▶ Work required
Look at each line below and count those with the word "investering"; the answer is that number only.

--- Material provided Enclosed Below ---

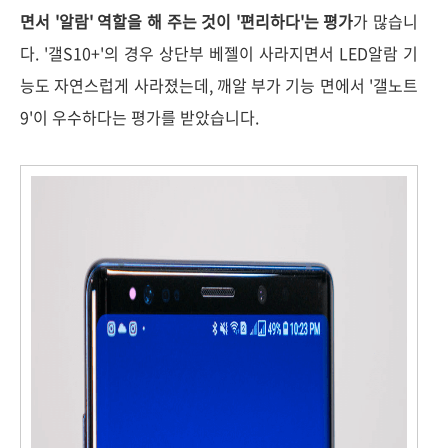
면서 '알람' 역할을 해 주는 것이 '편리하다'는 평가
가 많습니
다. '갤S10+'의 경우 상단부 베젤이 사라지면서 LED알람 기
능도 자연스럽게 사라졌는데, 깨알 부가 기능 면에서 '갤노트
9'이 우수하다는 평가를 받았습니다.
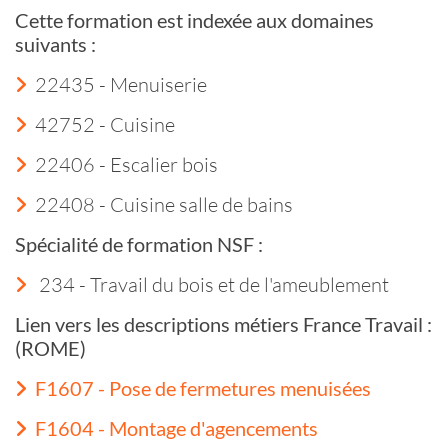
Cette formation est indexée aux domaines
suivants :
22435 - Menuiserie
42752 - Cuisine
22406 - Escalier bois
22408 - Cuisine salle de bains
Spécialité de formation NSF :
234 - Travail du bois et de l'ameublement
Lien vers les descriptions métiers France Travail :
(ROME)
F1607 - Pose de fermetures menuisées
F1604 - Montage d'agencements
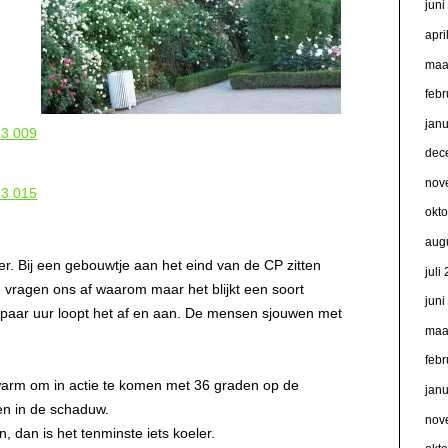
jun
apri
maa
febr
jan
dec
nov
okt
aug
ier. Bij een gebouwtje aan het eind van de CP zitten
juli
vragen ons af waarom maar het blijkt een soort
jun
 paar uur loopt het af en aan. De mensen sjouwen met
maa
febr
 warm om in actie te komen met 36 graden op de
jan
en in de schaduw.
nov
, dan is het tenminste iets koeler.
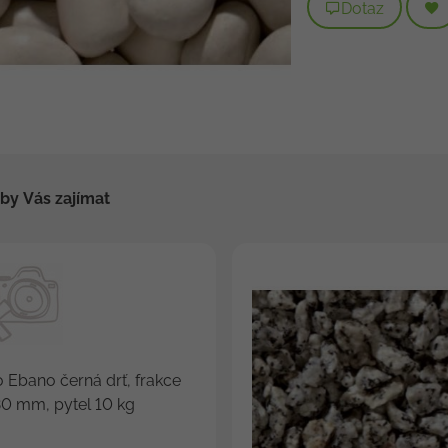
Dotaz
by Vás zajímat
 Ebano černá drť, frakce
0 mm, pytel 10 kg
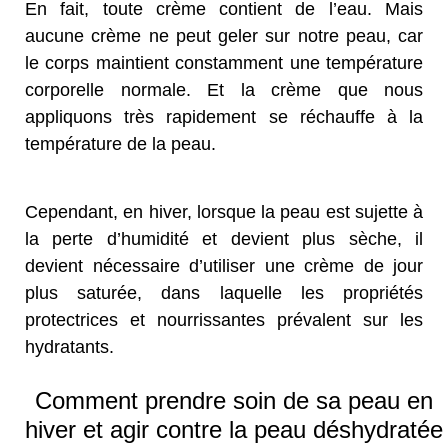
En fait, toute crème contient de l’eau. Mais
aucune crème ne peut geler sur notre peau, car
le corps maintient constamment une température
corporelle normale. Et la crème que nous
appliquons très rapidement se réchauffe à la
température de la peau.
Cependant, en hiver, lorsque la peau est sujette à
la perte d’humidité et devient plus sèche, il
devient nécessaire d’utiliser une crème de jour
plus saturée, dans laquelle les propriétés
protectrices et nourrissantes prévalent sur les
hydratants.
Comment prendre soin de sa peau en
hiver et agir contre la peau déshydratée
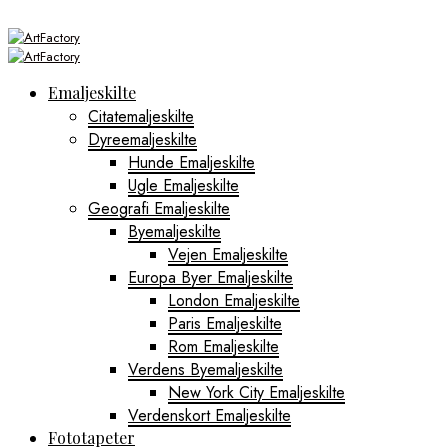
Emaljeskilte
Citatemaljeskilte
Dyreemaljeskilte
Hunde Emaljeskilte
Ugle Emaljeskilte
Geografi Emaljeskilte
Byemaljeskilte
Vejen Emaljeskilte
Europa Byer Emaljeskilte
London Emaljeskilte
Paris Emaljeskilte
Rom Emaljeskilte
Verdens Byemaljeskilte
New York City Emaljeskilte
Verdenskort Emaljeskilte
Fototapeter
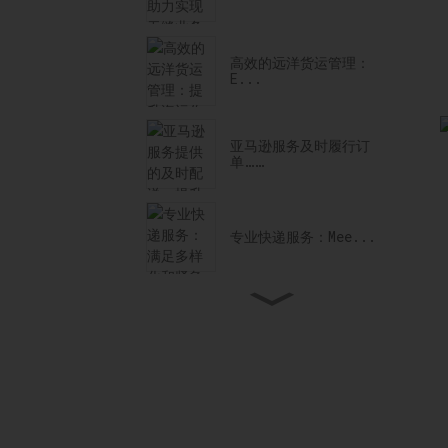
高效的远洋货运管理：
E...
亚马逊服务及时履行订
单……
专业快递服务：Mee...
专业的门到门货运服务……
值得信赖的美国海关清关合
作伙伴：……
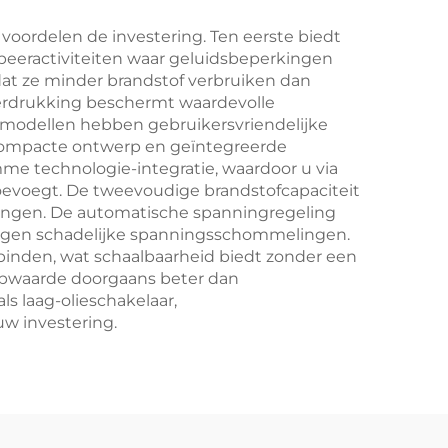
e voordelen de investering. Ten eerste biedt
peeractiviteiten waar geluidsbeperkingen
dat ze minder brandstof verbruiken dan
nderdrukking beschermt waardevolle
 modellen hebben gebruikersvriendelijke
t compacte ontwerp en geïntegreerde
me technologie-integratie, waardoor u via
oevoegt. De tweevoudige brandstofcapaciteit
aringen. De automatische spanningregeling
 tegen schadelijke spanningsschommelingen.
binden, wat schaalbaarheid biedt zonder een
opwaarde doorgaans beter dan
s laag-olieschakelaar,
w investering.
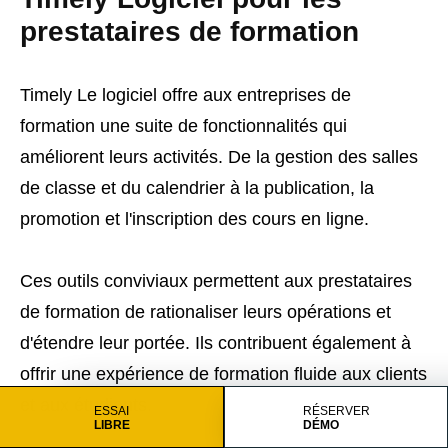
prestataires de formation
Timely Le logiciel offre aux entreprises de
formation une suite de fonctionnalités qui
améliorent leurs activités. De la gestion des salles
de classe et du calendrier à la publication, la
promotion et l'inscription des cours en ligne.
Ces outils conviviaux permettent aux prestataires
de formation de rationaliser leurs opérations et
d'étendre leur portée. Ils contribuent également à
offrir une expérience de formation fluide aux clients
et aux étudiants.
ESSAI
RÉSERVER
LIBRE
DÉMO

--- End of Enclosed Material provided ---

▶ Answer
2